**What is expected**
Can you print every line of text in the records below verbatim, leaving the pictures out?

[Extracted page text data]

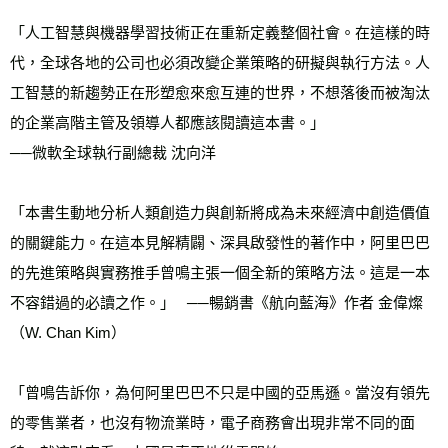
「人工智慧與機器學習技術正在重新定義整個社會。在這樣的時
代，全球各地的公司也必須改變企業策略的研擬與執行方法。人
工智慧的新趨勢正在形塑愈來愈互連的世界，不想落後而被淘汰
的企業高階主管及領導人都應該閱讀這本書。」
──微軟全球執行副總裁 沈向洋
「本書生動地分析人類創造力與創新將成為未來經濟中創造價值
的關鍵能力。在這本見解精闢、深具啟發性的著作中，阿里巴巴
的先進策略與實務推手曾鳴主張一個全新的策略方法。這是一本
不容錯過的必讀之作。」   ──暢銷書《航向藍海》作者 金偉燦
（W. Chan Kim）
「曾鳴告訴你，為何阿里巴巴不只是中國的亞馬遜。當沒有領先
的零售業者，也沒有物流業時，電子商務會出現非常不同的面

**Problem solution**
「人工智慧與機器學習技術正在重新定義整個社會。在這樣的時
代，全球各地的公司也必須改變企業策略的研擬與執行方法。人
工智慧的新趨勢正在形塑愈來愈互連的世界，不想落後而被淘汰
的企業高階主管及領導人都應該閱讀這本書。」
──微軟全球執行副總裁 沈向洋
「本書生動地分析人類創造力與創新將成為未來經濟中創造價值
的關鍵能力。在這本見解精闢、深具啟發性的著作中，阿里巴巴
的先進策略與實務推手曾鳴主張一個全新的策略方法。這是一本
不容錯過的必讀之作。」   ──暢銷書《航向藍海》作者 金偉燦
（W. Chan Kim）
「曾鳴告訴你，為何阿里巴巴不只是中國的亞馬遜。當沒有領先
的零售業者，也沒有物流業時，電子商務會出現非常不同的面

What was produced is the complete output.